Dennis sat very still. He wasn’t used to being talked to like that, not even from a ’Nam vet, and I saw the shadow of anger pass over his face.
Price’s hands were trembling as he brought a little bottle out of his jeans pocket. He shook two blue-and-orange capsules out onto the counter, took them both with a swallow of coffee and then recapped the bottle and put it away. The flesh of his face looked almost ashen in the dim light.
“I know you boys had a rough time,” Dennis said, “but that’s no call to show disrespect to the law.”
“The law,” Price repeated. “Yeah. Right. Bulls?”
/> “There are women and children present,” I reminded him. “Watch your language.”
Price rose from his seat. He looked like a skeleton with just a little extra skin on the bones. “Mister, I haven’t slept for more than thirty-six hours. My nerves are shot. I don’t mean to cause trouble, but when some fool says he understands, I feel like kicking his teeth down his throat—because no one who wasn’t there can pretend to understand.” He glanced at Ray, Lindy, and the kids. “Sorry, folks. Don’t mean to disturb you.

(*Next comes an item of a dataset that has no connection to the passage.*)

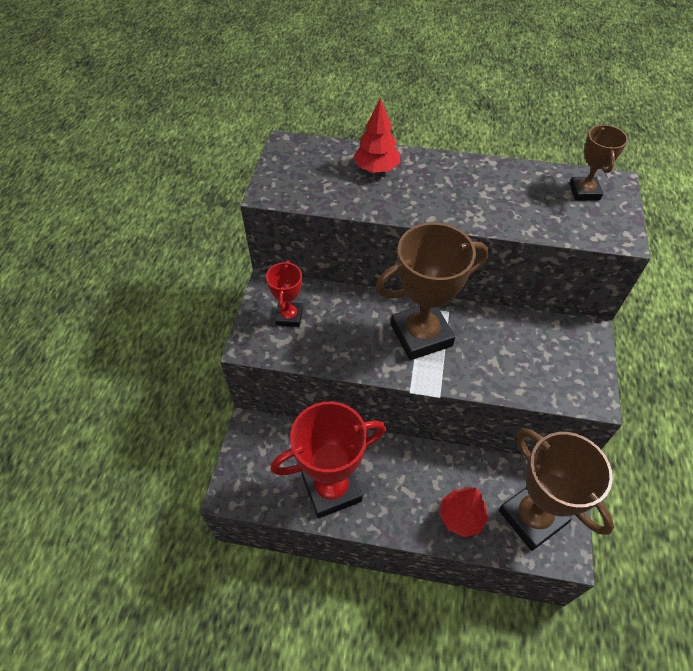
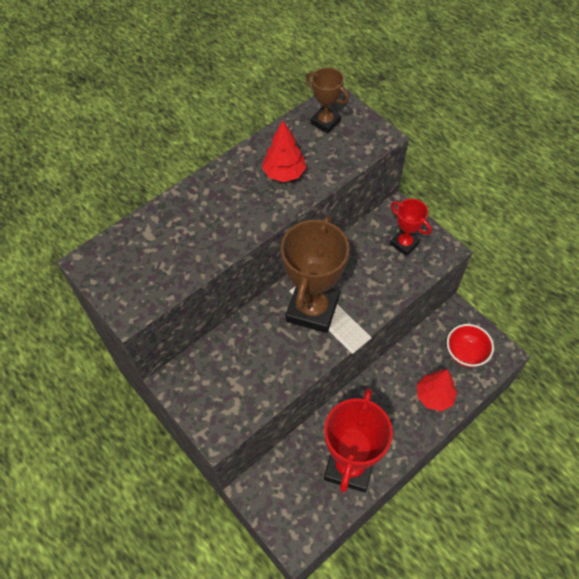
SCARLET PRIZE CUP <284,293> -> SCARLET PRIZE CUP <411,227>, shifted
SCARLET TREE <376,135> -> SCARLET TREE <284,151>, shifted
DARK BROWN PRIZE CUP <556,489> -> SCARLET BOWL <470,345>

Friend, how much do I owe?” He started digging for his wallet.
Dennis slid slowly from his seat and stood with his hands on his hips. “Hold it.” He used his trooper’s voice again. “If you think I’m lettin’ you walk out of here high on pills and needin’ sleep, you’re crazy. I don’t want to be scrapin’ you off the highway.”
Price paid him no attention. He took a couple of dollars from his wallet and put them on the counter. I didn’t touch them. “Those pills will help keep me awake,” Price said finally. “Once I get on the road, I’ll be fine.”
“Fella, I wouldn’t let you go if it was high noon and not a cloud in the sky. I sure as hell don’t want to clean up after the accident you’re gonna have. Now why don’t you come along to the Holiday Inn and—”
Price laughed grimly. “Mister Trooper, the last place you want me staying is at a motel.” He cocked his head to one side. “I was in a motel in Florida a couple of nights ago, and I think I left my room a little untidy. Step aside and let me pass.”
“A motel in Florida?” Dennis nervously licked his lower lip. “What the hell you talkin’ about?”
“Nightmares and reality, Mr. Trooper. The point where they cross. A couple of nights ago, they crossed at a motel. I wasn’t going to let myself sleep. I was just going to rest for a little while, but I didn’t know they’d come so fast” A mocking smile played at the edges of his mouth, but his eyes were tortured. “You don’t want me staying at that Holiday Inn, Mr. Trooper. You really don’t. Now step aside.”